Her eyes widened a bit, making her appear surprised at the change in conversation, but Maya wondered if something he’d overheard spoken between Kat and herself had gotten his attention. Like the fact she might still be in the military.

“I wanted to find you, to thank you for saving my life. The doctor said if you hadn’t stemmed the bleeding when you did, I wouldn’t have had enough in me to make it.”

He opened his mouth to speak, but she raised her hand to stop him, and one of his eyebrows lifted. No one ever stopped her brother from having his say, and Maya was more than amused to see the effect Kat had on him.

“I tried to locate you in the States. But I didn’t know where you were from, and tons of Connor Andersons are listed. I posted on Facebook, Twitter, on my blog, trying to locate the man who saved my life. And was rewarded.”

This time both of Connor’s brows shot up. “Who would have known we come here? We don’t do Facebook or any of those other networking sites. We do have a Web presence because of our garden shop, but that’s it.”

She sighed. “A man said he visits here and knew of you.
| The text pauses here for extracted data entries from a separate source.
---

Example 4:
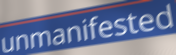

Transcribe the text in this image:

unmanifested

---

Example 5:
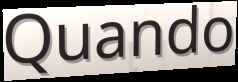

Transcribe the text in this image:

Quando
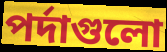
পর্দাগুলো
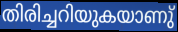
തിരിച്ചറിയുകയാണു്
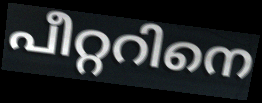
പീറ്ററിനെ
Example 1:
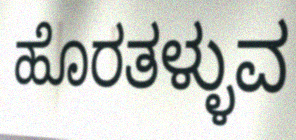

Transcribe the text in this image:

ಹೊರತಳ್ಳುವ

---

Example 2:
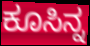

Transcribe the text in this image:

ಕೂಸಿನ್ನ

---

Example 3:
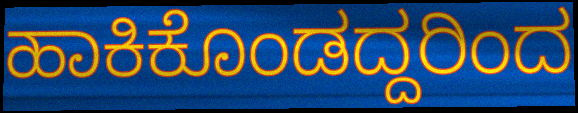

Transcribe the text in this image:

ಹಾಕಿಕೊಂಡದ್ದರಿಂದ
He said he could lead me to where he thought you stayed. But he didn’t meet me, and I paid for a guide who said he knew of you also.”
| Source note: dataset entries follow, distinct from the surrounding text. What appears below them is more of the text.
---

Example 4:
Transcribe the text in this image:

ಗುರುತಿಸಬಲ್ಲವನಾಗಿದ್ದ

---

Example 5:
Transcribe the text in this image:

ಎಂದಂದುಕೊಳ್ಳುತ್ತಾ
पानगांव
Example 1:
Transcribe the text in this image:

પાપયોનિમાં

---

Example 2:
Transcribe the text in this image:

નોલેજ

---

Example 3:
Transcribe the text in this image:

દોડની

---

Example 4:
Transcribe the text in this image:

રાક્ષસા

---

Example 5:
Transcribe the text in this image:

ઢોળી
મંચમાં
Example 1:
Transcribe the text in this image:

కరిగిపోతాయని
Connor looked at Maya, who was just as astonished. “Who is the man you missed seeing?” Connor asked.

“Wade Patterson. Do you know him?”

“No,” both Maya and Connor said at once. Maya had an uneasy feeling about this, but their food was getting cold. “Let’s eat.”

Maya served up some of the fish, bananas, plantain, and pineapple—all harvested from the jungle—on reusable plastic plates. She hadn’t had a girlfriend in years. Bonding was too difficult when Maya was a shifter and the potential girlfriend wasn’t. But she wondered who this man was who knew about Connor and herself. “The men who were scouting around the area were all right, weren’t they, Connor?”

“They had gone way around where we live. But I don’t know if they were safe or not. Thankfully, the noise of the jungle and the vegetation would have helped to muffle your voices.”

The men probably couldn’t have heard them because they didn’t have jaguar hearing, Maya figured.

“What about this Wade Patterson?” Connor said, helping Kat to the chair.

“I met him on Facebook,” Kat said. “He got interested in my articles about jaguars, then saw my queries concerning a Connor Anderson and his pet jaguar in the Amazon. I didn’t tell him how you saved me or anything about the mission. Just that you had saved my life, and I wished to find you to thank you. He didn’t know where you lived in the States, either, but he said he’d heard from the locals that you visited here twice a year. Wade also vacations in the area.”